I noticed that with a sufficiently small timeout, the fuzzer fork-server
sometimes locks up. On closer inspection, the issue appeared to be
caused by entering our SIGALRM handler, while libfuzzer is in it's crash
handlers. Because libfuzzer relies on pipe communication with an
external child process to print out stack-traces, we shouldn't exit
early, and leave an orphan child. Check for children in the SIGALRM
handler to avoid this issue.

Signed-off-by: Alexander Bulekov <alxndr@bu.edu>
Acked-by: Thomas Huth <thuth@redhat.com>
Reviewed-by: Darren Kenny <darren.kenny@oracle.com>
---
 tests/qtest/fuzz/generic_fuzz.c | 15 +++++++++++++++
 1 file changed, 15 insertions(+)

diff --git a/tests/qtest/fuzz/generic_fuzz.c b/tests/qtest/fuzz/generic_fuzz.c
index ee8c17a04c..387ae2020a 100644
--- a/tests/qtest/fuzz/generic_fuzz.c
+++ b/tests/qtest/fuzz/generic_fuzz.c
@@ -583,6 +583,21 @@ static void handle_timeout(int sig)
         fprintf(stderr, "[Timeout]\n");
         fflush(stderr);
     }
+
+    /*
+     * If there is a crash, libfuzzer/ASAN forks a child to run an
+     * "llvm-symbolizer" process for printing out a pretty stacktrace.
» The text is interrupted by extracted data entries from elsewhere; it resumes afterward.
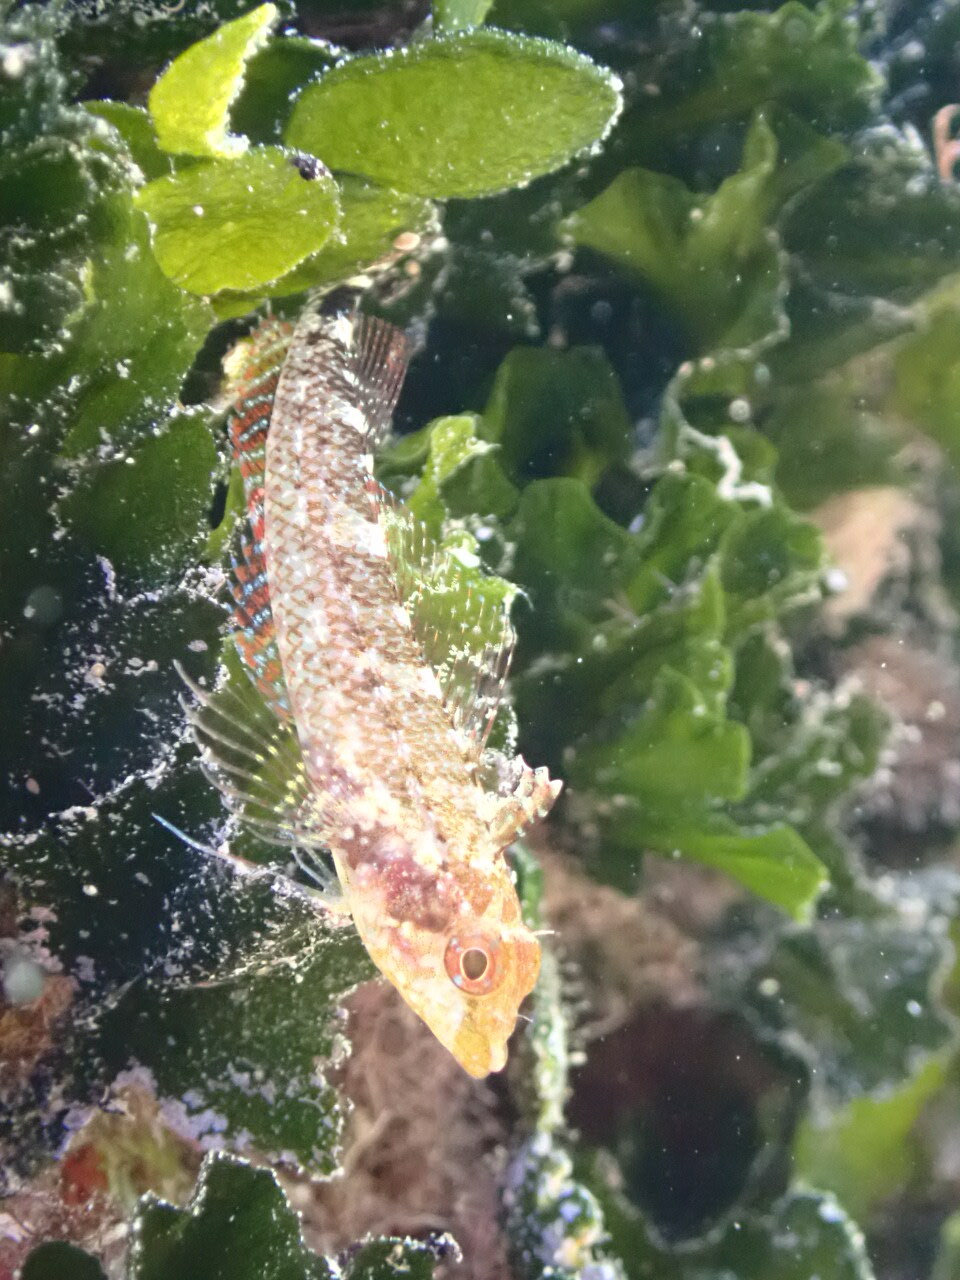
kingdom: Animalia
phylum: Chordata
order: Perciformes
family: Tripterygiidae
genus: Tripterygion
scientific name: Tripterygion delaisi
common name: Black-face blenny
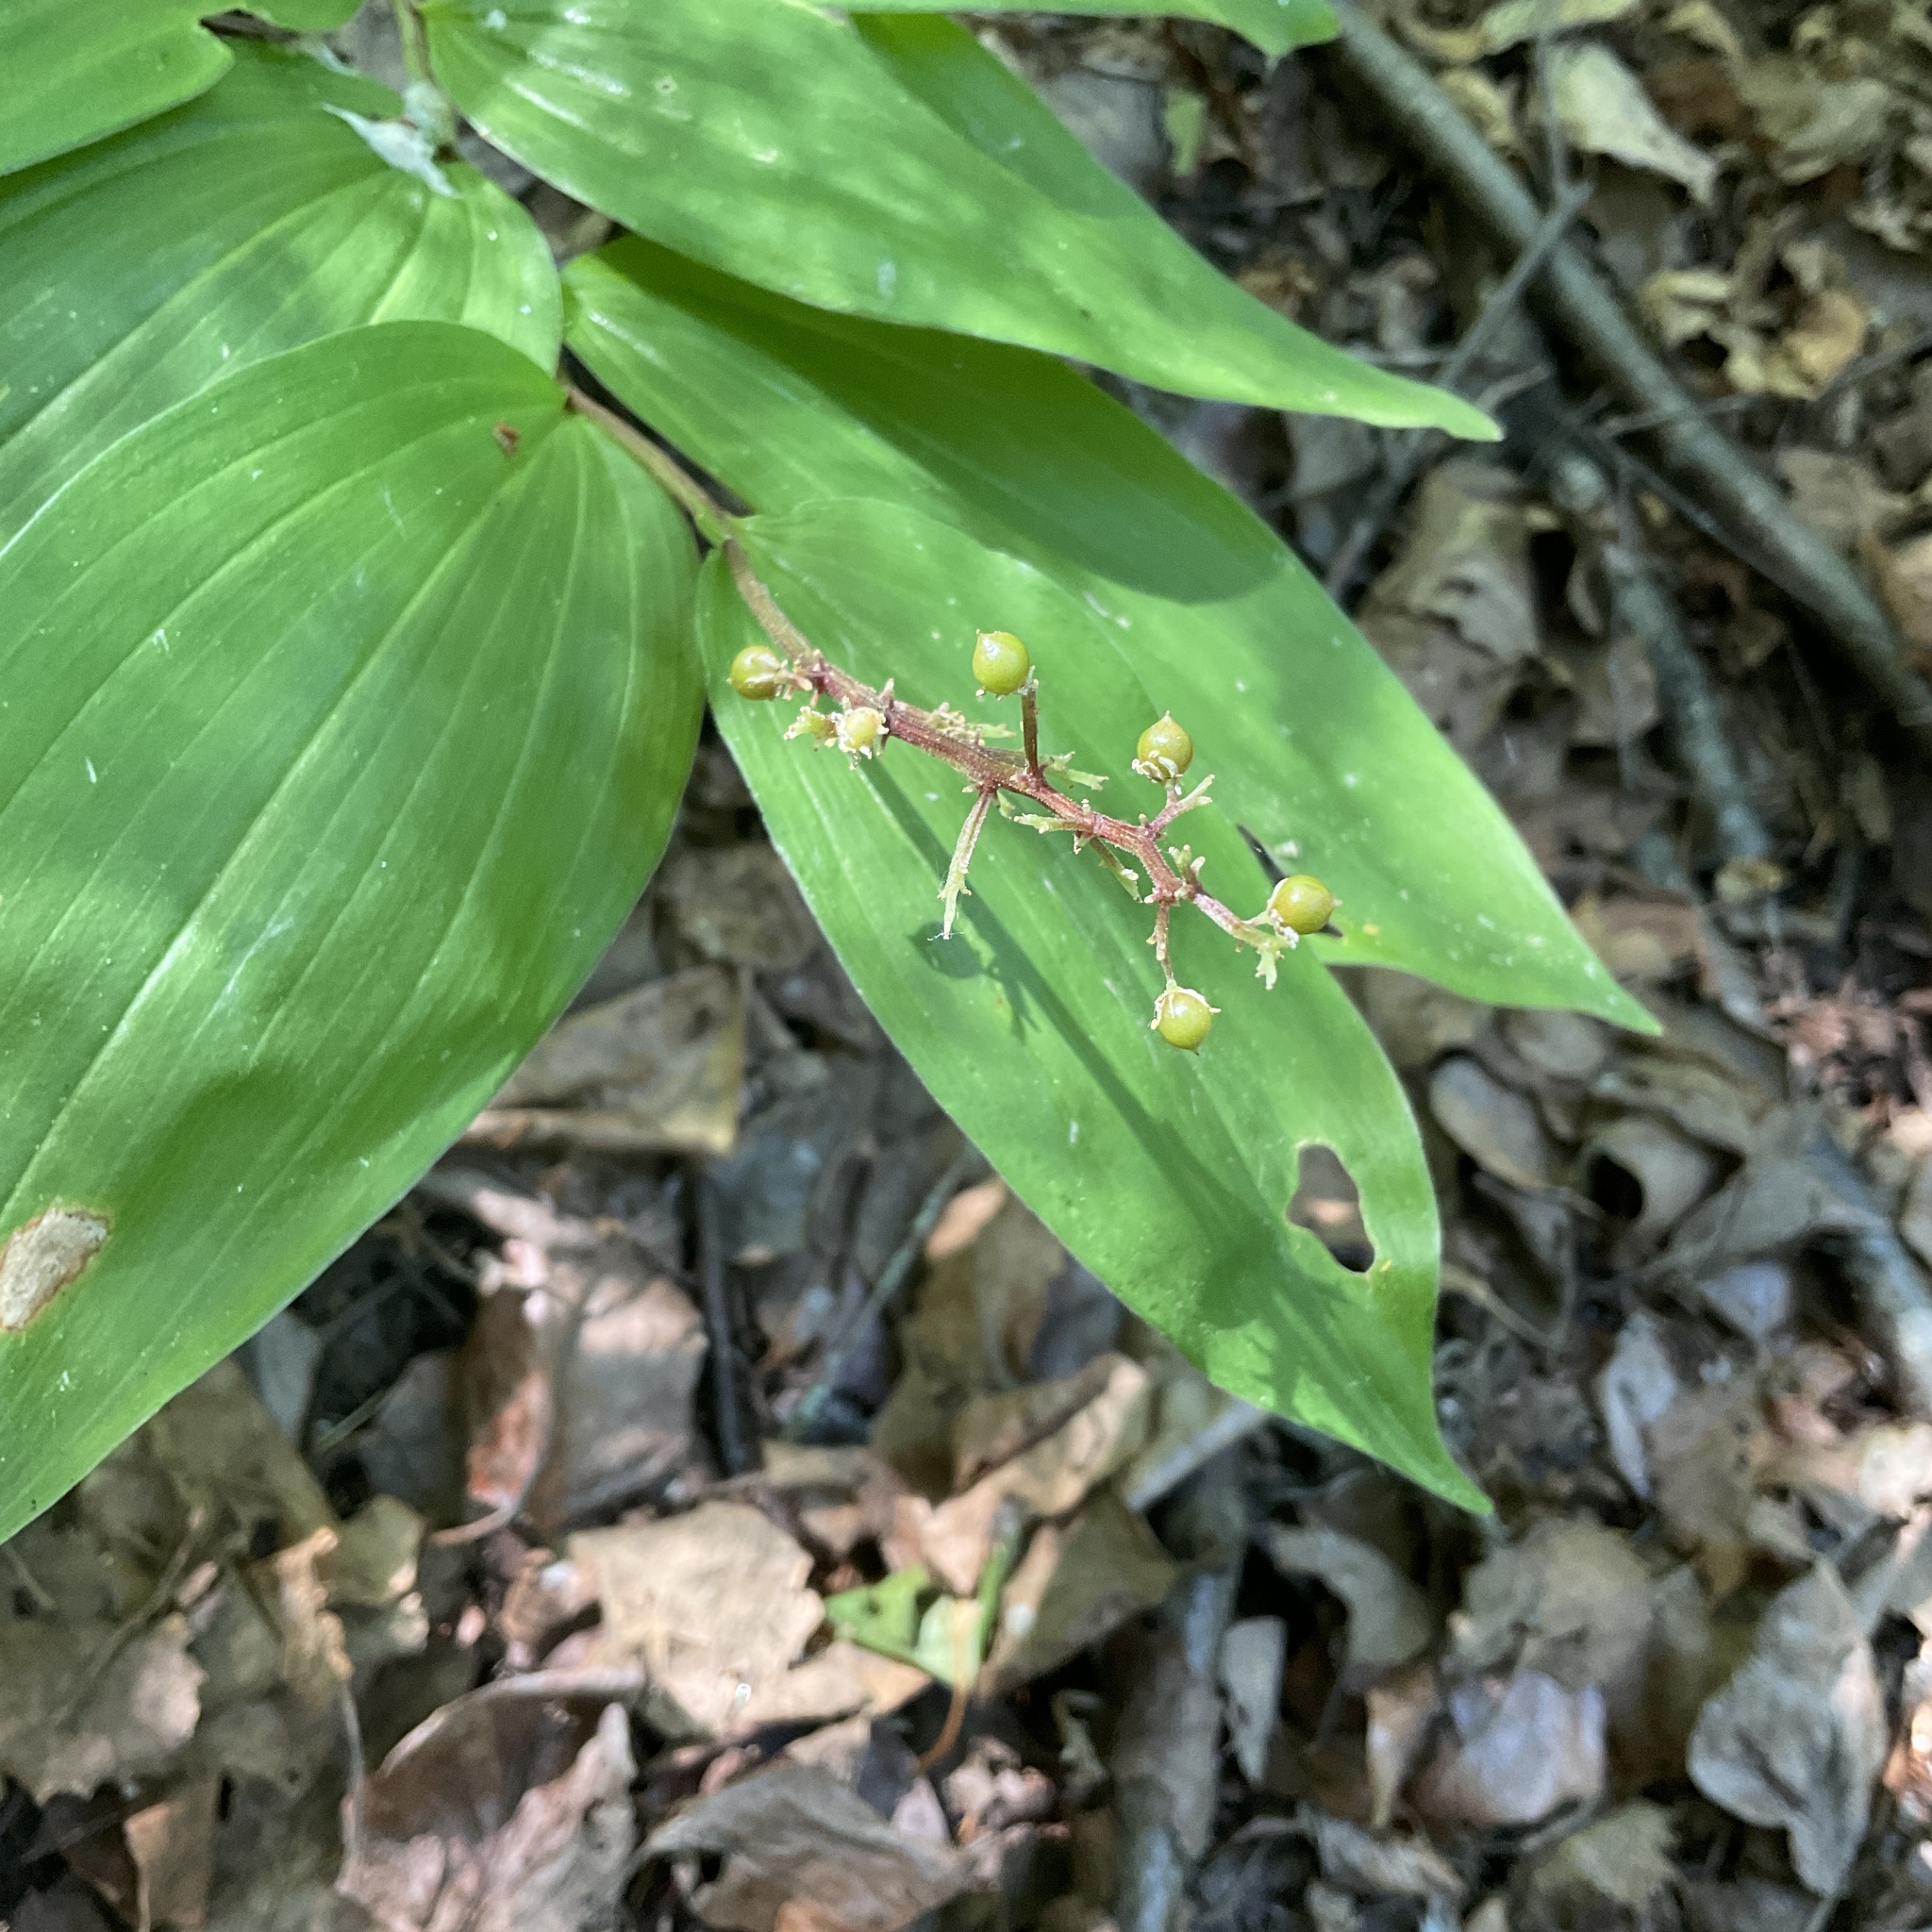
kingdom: Plantae
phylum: Tracheophyta
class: Liliopsida
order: Asparagales
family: Asparagaceae
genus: Maianthemum
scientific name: Maianthemum racemosum
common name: False spikenard
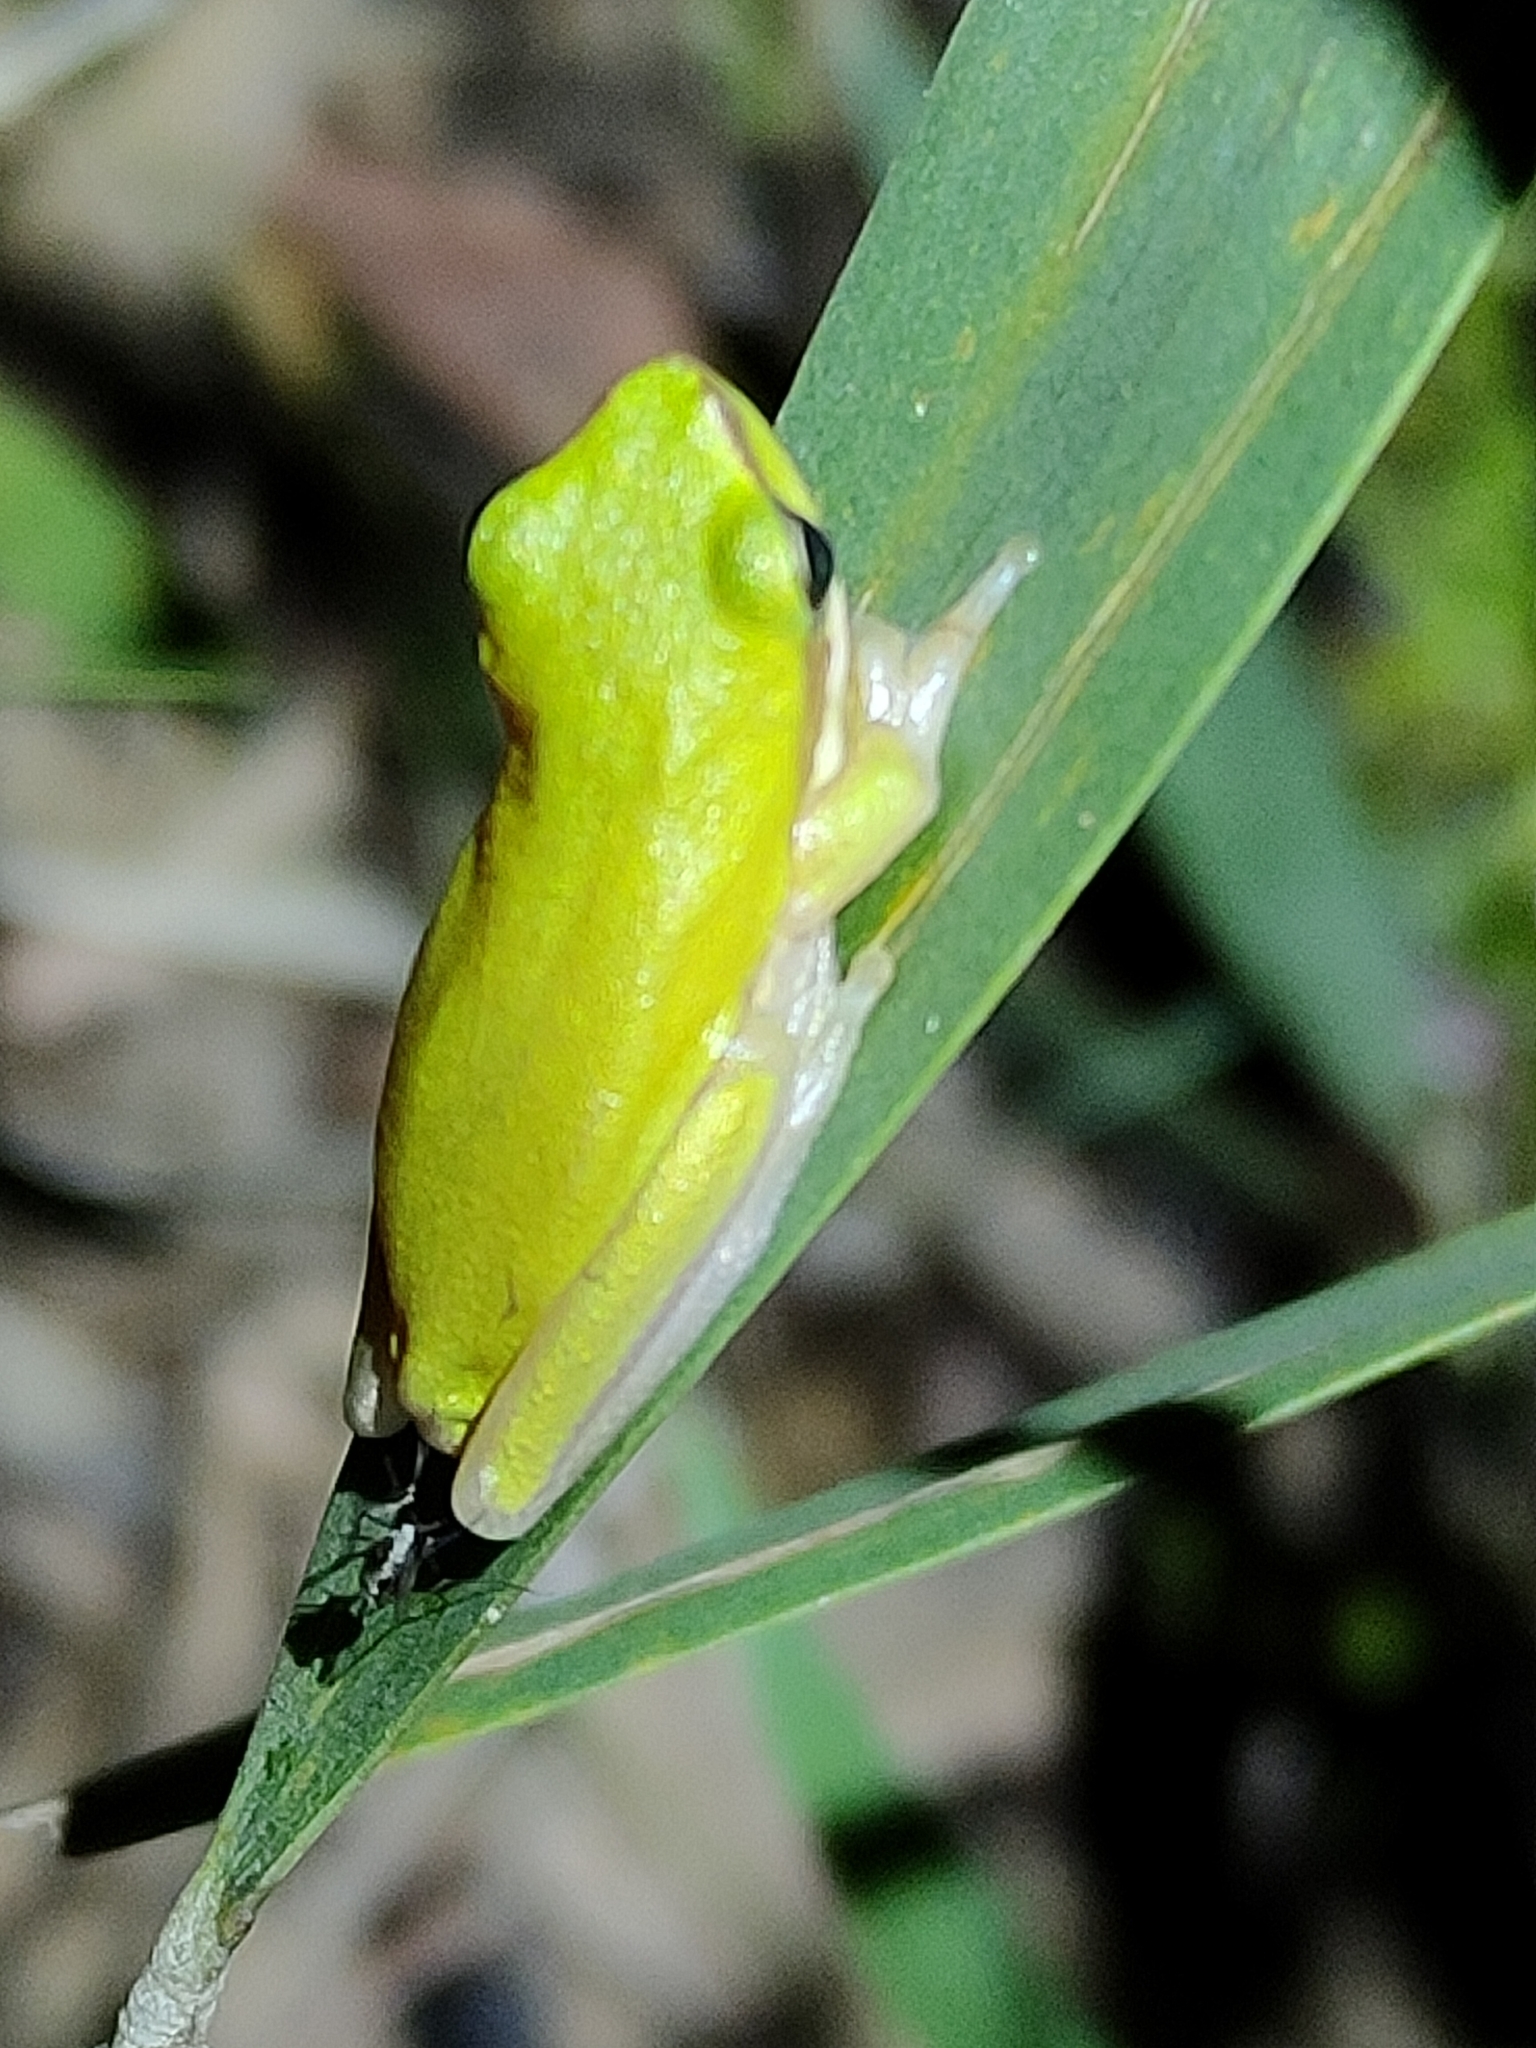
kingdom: Animalia
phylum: Chordata
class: Amphibia
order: Anura
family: Pelodryadidae
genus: Litoria
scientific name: Litoria fallax
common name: Eastern dwarf treefrog
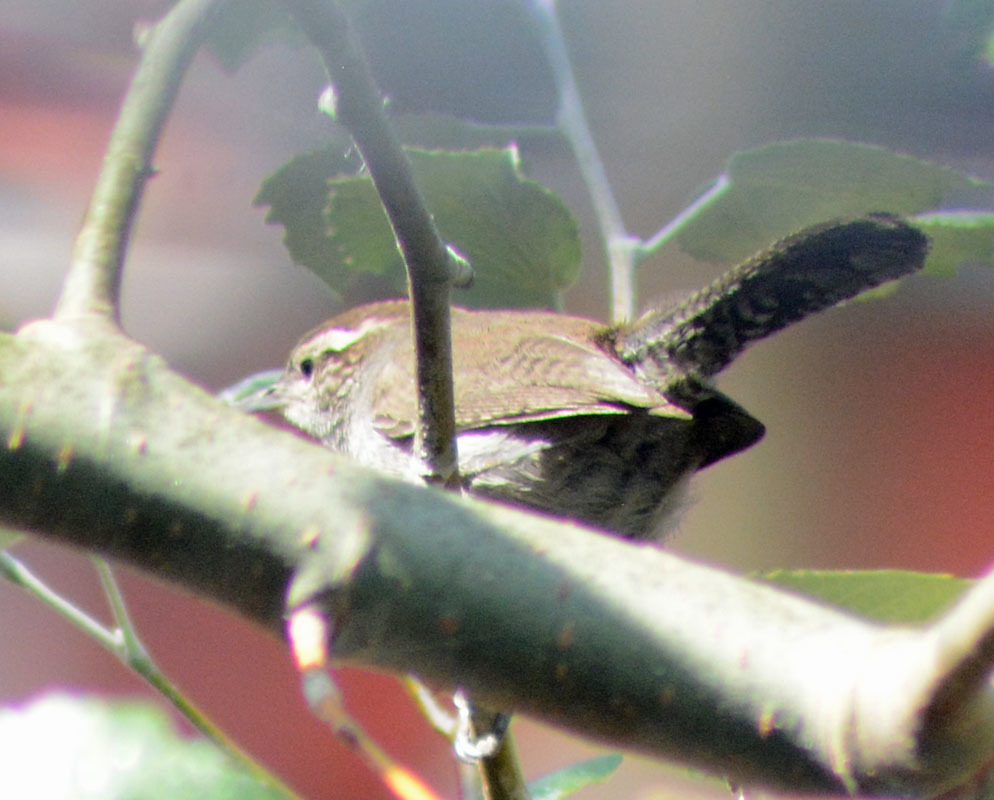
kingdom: Animalia
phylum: Chordata
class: Aves
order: Passeriformes
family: Troglodytidae
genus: Thryomanes
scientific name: Thryomanes bewickii
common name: Bewick's wren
It
+     * communicates with this child using a pipe.  If we timeout+Exit, while
+     * libfuzzer is still communicating with the llvm-symbolizer child, we will
+     * be left with an orphan llvm-symbolizer process. Sometimes, this appears
+     * to lead to a deadlock in the forkserver. Use waitpid to check if there
+     * are any waitable children. If so, exit out of the signal-handler, and
+     * let libfuzzer finish communicating with the child, and exit, on its own.
+     */
+    if (waitpid(-1, NULL, WNOHANG) == 0) {
+        return;
+    }
+
     _Exit(0);
 }
 
-- 
2.27.0